Grass Roots Farmers' Cooperative in Clinton consider so-called locavores and farm-to-table chefs who want assurance their meat is raised organically their target demographic, and they're turning to the emerging information system blockchain technology for its ease and thoroughness of reporting.
Blockchain works by providing a shared digital ledger of trusted information that cannot be edited and is not controlled by any one person. It promises to provide at the speed of a webpage load a full history of a product, service or idea.
This same technology is also being tried by the world's largest food retailers like Walmart who are perhaps more concerned with quickly tracking the source of food contamination in the event of an outbreak or health scare.
Grass Roots works with 15 farmers who focus on sustainable farming and food practices. Blockchain will trace Grass Roots' chickens' history from pasture to plate. The co-op has begun placing QR codes on its chicken packaging that consumers can scan with a smartphone or tablet to call up information about where and how the chickens were raised and harvested.
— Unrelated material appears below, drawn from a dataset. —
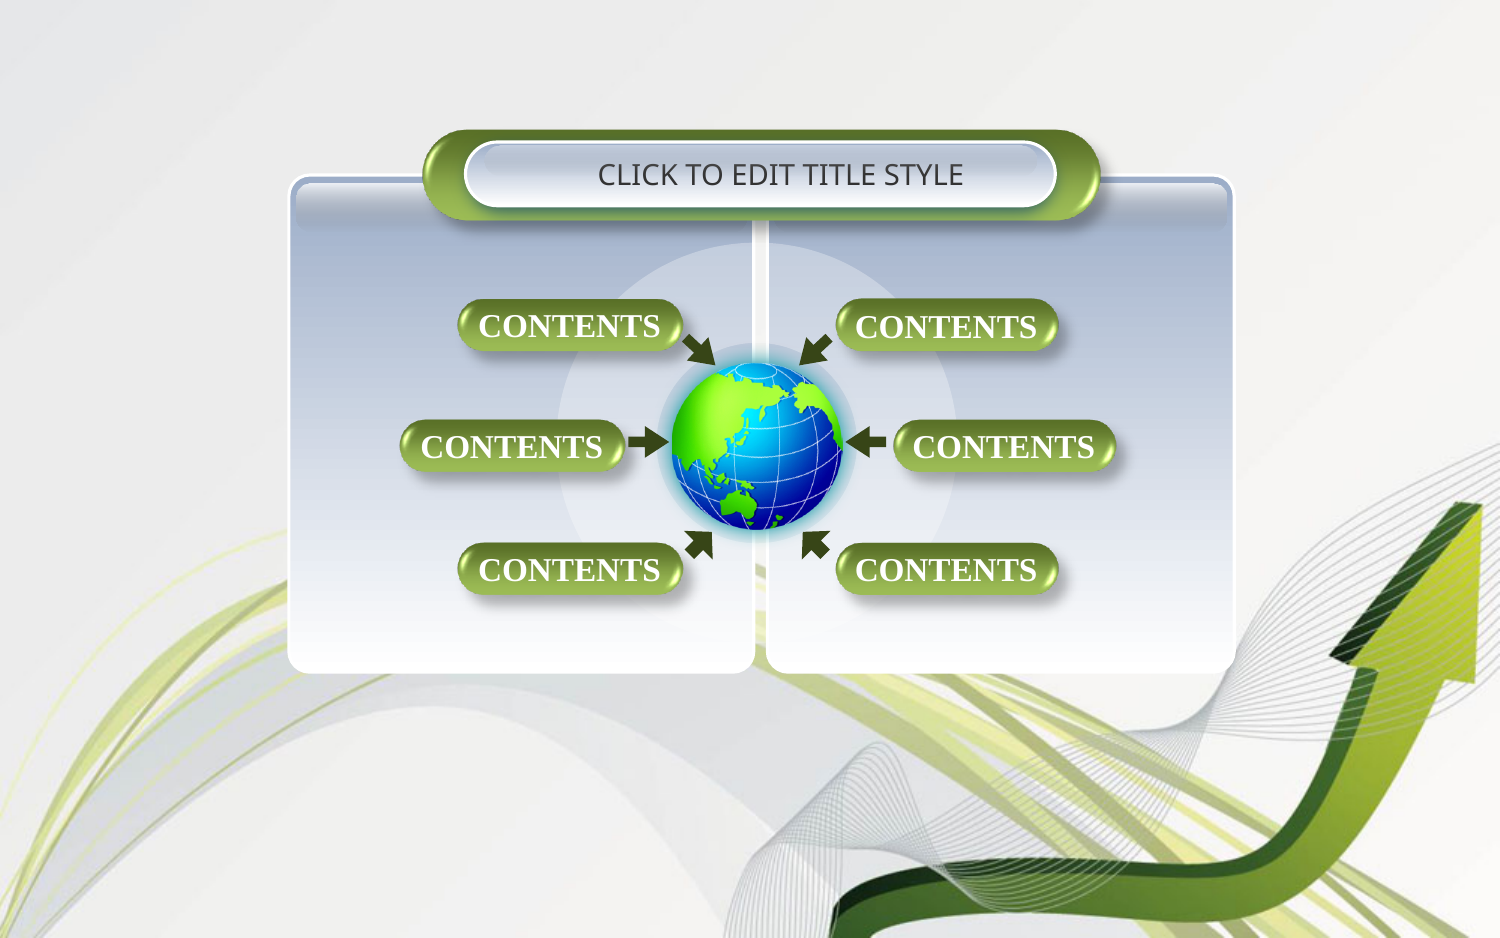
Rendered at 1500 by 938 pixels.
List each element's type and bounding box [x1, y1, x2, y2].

“Right now, if you go into a grocery store, it is very difficult to understand" the full picture of a product's history, from ingredients or farm animal to ready-to-eat or ready-to-cook food, said Grass Roots general manager Cody Hopkins.
Customers may be especially concerned with meat products, he said.
Patrick Moorhead with the Chicago-based data-gatherer Label Insight said the company’s research found that most consumers would prefer more information about their food.
“If I want to know if a particular product is gluten free, or meets my requirements for my Whole 30diet, that piece of transparency, if it’s not on the label, is valuable to me and would move my purchase decision,” he said.